▶ [REQUIRED ACTION]: At the line with "thumb ip: (110, 97)", start copying; carry on through the last line of the material below, exactly as written, and stop there.

[Opening DATA SUPPLIED section]

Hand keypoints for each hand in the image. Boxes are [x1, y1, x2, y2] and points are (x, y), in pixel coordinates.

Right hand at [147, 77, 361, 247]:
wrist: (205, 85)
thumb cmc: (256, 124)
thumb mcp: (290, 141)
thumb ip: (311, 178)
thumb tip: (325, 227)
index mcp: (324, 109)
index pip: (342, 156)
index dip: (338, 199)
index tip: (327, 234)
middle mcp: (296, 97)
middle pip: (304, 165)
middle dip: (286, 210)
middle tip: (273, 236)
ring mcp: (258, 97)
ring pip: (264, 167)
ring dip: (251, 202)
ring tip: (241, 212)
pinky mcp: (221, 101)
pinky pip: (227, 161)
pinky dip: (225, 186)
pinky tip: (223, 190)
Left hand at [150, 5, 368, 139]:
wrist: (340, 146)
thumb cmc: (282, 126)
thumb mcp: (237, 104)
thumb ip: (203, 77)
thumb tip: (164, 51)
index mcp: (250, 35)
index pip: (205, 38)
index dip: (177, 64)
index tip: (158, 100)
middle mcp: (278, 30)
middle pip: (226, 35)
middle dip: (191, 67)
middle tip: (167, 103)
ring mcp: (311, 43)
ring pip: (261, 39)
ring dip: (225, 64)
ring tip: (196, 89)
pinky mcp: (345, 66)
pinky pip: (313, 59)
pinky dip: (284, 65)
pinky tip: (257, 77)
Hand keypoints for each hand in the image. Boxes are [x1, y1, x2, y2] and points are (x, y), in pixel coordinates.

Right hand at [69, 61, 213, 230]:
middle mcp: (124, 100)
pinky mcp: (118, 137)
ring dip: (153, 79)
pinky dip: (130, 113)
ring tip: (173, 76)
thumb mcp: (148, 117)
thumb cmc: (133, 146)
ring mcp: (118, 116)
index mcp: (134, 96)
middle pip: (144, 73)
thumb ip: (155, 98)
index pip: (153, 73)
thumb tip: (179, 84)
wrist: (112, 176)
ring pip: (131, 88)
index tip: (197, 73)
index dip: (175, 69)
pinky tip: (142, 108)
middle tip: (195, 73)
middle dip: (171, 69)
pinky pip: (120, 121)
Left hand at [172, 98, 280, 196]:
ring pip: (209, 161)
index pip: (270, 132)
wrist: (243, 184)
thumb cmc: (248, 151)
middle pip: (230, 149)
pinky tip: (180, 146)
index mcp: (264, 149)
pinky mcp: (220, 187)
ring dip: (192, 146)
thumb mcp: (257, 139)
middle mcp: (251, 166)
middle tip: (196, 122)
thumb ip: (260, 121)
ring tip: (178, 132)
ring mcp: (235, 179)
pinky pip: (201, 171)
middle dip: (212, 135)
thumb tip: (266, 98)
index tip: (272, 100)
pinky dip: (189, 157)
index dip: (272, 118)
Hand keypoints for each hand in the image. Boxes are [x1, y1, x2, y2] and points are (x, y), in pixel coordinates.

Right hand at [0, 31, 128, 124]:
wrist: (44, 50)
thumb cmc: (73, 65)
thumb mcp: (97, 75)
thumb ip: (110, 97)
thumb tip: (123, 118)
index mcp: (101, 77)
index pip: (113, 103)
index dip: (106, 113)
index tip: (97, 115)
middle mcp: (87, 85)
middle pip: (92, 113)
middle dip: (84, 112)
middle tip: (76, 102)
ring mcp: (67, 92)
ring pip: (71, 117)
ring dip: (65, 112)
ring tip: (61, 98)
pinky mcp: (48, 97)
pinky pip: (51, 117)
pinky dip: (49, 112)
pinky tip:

[Closing DATA SUPPLIED section]

▶ [YOUR RESPONSE]:
thumb ip: (110, 97)
thumb tip: (123, 118)
index mcp: (101, 77)
index pip: (113, 103)
index dip: (106, 113)
index tip: (97, 115)
middle mcp: (87, 85)
middle pip: (92, 113)
middle dip: (84, 112)
middle tip: (76, 102)
ring mcp: (67, 92)
ring pip: (71, 117)
ring dip: (65, 112)
ring tip: (61, 98)
pinky mcp: (48, 97)
pinky pip: (51, 117)
pinky dip: (49, 112)
pinky tip:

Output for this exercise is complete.